Selain dampak bagi warga lokal, banjir juga menyulitkan wisatawan. Philipp Peltz, seorang produser musik asal Jerman, menceritakan pengalamannya yang sulit menuju bandara. Ia terpaksa menempuh perjalanan selama tiga setengah jam dengan skuter, menerjang genangan air setinggi pinggang. “Saya sudah mengunjungi Bali selama lebih dari satu dekade dan saya belum pernah melihat banjir seperti ini,” ujarnya dengan nada heran.
Kisah penyelamatan dramatis juga datang dari seorang warga Australia yang tinggal di Denpasar. ABC News, dalam artikel berjudul “Indonesia floods death toll rises as Australian woman thanks her dogs for saving her life”, memberitakan bagaimana anjing peliharaan Shelly Anissa Sulatumena menjadi pahlawan saat air bah tiba-tiba menerjang rumahnya. Anjing-anjing tersebut memberikan peringatan dini yang menyelamatkan nyawa Sulatumena. “Anjing-anjing saya membuat suara aneh, dan ketika saya cek, ternyata air sudah masuk begitu deras. Kalau saya tidak mendengar mereka, mungkin kami semua sudah tenggelam,” kata Sulatumena dengan suara bergetar. Sebagai seorang penyandang disabilitas, Sulatumena menceritakan bagaimana ia terpisah dari kursi rodanya dan terpaksa berlindung di kamar tidur, berusaha menahan masuknya air dengan selimut dan handuk. Untungnya, seorang tetangga datang menembus banjir dan memanjat pagar untuk membukakan pintu rumahnya, memungkinkannya untuk menyelamatkan diri. Meskipun selamat, ia mengakui bahwa banyak perabotan rumahnya yang rusak, terutama yang berbahan kayu.
ABC News juga menyoroti keluhan Sulatumena tentang tidak adanya peringatan dini resmi sebelum banjir besar terjadi. Jalanan di sekitar rumahnya pun masih rusak berat, dengan lubang-lubang besar yang menganga akibat erosi air. Selain kisah Sulatumena, media Australia tersebut juga melaporkan bahwa jumlah korban terus meningkat hingga mencapai 19 orang, dengan 14 korban jiwa di Bali dan 5 lainnya di Pulau Flores.

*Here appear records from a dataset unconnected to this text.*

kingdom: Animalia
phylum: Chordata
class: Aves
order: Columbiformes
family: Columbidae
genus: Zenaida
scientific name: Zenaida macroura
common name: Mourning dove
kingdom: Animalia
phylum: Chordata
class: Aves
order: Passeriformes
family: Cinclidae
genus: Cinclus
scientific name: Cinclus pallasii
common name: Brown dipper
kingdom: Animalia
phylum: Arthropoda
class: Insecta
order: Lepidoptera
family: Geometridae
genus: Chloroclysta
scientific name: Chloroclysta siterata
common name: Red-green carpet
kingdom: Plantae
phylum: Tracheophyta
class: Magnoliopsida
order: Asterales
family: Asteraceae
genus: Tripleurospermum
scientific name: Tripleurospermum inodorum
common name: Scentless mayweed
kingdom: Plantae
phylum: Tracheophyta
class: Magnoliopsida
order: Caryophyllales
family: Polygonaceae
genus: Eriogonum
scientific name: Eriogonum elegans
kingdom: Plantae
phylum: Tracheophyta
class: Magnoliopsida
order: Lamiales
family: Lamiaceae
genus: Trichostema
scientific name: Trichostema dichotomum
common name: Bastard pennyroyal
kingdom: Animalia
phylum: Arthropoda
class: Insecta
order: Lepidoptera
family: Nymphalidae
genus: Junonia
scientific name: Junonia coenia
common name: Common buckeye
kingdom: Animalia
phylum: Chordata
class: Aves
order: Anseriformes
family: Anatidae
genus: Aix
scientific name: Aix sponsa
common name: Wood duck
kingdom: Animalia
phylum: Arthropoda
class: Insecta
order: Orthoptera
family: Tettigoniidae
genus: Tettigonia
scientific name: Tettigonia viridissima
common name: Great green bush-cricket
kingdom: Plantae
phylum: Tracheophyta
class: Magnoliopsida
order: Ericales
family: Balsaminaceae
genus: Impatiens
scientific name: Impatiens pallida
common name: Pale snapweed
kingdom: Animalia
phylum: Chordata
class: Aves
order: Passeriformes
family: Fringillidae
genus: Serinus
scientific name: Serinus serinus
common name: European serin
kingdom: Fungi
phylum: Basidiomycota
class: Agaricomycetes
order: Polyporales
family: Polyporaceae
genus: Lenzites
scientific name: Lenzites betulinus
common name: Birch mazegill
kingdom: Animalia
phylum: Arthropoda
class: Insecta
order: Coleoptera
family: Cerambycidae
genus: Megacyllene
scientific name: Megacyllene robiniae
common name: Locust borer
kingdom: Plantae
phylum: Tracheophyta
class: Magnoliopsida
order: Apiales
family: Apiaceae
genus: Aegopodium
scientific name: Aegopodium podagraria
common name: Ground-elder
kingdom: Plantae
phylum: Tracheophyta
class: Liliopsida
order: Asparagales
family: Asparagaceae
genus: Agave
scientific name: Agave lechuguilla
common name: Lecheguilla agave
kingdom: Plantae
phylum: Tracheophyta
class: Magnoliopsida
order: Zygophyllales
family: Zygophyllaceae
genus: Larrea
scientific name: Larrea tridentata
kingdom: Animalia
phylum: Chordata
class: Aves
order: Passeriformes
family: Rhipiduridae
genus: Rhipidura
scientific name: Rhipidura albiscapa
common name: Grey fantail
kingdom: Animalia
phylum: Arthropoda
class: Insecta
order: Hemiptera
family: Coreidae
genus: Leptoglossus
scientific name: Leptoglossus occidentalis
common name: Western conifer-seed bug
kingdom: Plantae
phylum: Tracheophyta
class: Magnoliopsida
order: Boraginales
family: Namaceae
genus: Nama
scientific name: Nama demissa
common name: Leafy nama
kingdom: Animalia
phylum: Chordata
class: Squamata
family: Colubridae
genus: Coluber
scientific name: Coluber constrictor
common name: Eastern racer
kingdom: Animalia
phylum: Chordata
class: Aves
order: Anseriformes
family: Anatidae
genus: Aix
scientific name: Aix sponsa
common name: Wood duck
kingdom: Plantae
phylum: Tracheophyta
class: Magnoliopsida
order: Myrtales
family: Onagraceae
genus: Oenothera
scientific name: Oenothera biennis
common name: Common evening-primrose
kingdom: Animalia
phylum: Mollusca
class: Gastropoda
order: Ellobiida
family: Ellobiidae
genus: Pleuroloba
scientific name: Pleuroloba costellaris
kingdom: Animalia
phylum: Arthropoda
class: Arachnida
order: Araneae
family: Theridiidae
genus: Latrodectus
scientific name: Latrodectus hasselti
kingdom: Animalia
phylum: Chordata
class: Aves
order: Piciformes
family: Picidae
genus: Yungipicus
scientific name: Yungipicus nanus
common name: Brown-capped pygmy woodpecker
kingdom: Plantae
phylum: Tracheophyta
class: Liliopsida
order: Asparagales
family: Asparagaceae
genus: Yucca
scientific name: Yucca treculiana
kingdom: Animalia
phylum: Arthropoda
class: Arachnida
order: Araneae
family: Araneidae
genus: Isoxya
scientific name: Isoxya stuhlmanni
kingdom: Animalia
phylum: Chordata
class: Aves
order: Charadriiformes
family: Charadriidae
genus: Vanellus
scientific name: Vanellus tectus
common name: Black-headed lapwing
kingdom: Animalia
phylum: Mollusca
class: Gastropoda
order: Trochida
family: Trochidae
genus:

Banjir yang melanda Bali dan wilayah lain di Indonesia ini menambah daftar panjang bencana alam yang terjadi di berbagai belahan dunia. Tragedi ini mengingatkan kita akan pentingnya mitigasi bencana. Di Eropa, meskipun banjir semakin parah, jumlah korban jiwa cenderung menurun berkat sistem peringatan dini dan kesiapsiagaan yang lebih baik.
Ringkasan
Banjir bandang yang melanda Bali dalam sepekan terakhir menjadi sorotan media internasional. Curah hujan ekstrem menyebabkan sungai meluap, tanah longsor, dan pemukiman warga terendam, mengakibatkan korban jiwa dan kerusakan infrastruktur. Media asing seperti BBC dan The Guardian melaporkan bahwa banjir ini merupakan yang terparah dalam satu dekade terakhir, dengan Denpasar menjadi wilayah yang paling terdampak.
Selain menyoroti korban jiwa dan kerusakan, media asing juga memberitakan pengalaman wisatawan dan kisah penyelamatan dramatis. Buruknya sistem drainase dan permasalahan sampah di Bali disebut memperparah dampak banjir. Tragedi ini kembali mengingatkan pentingnya mitigasi bencana dan kesiapsiagaan, serta pengelolaan lingkungan yang lebih baik.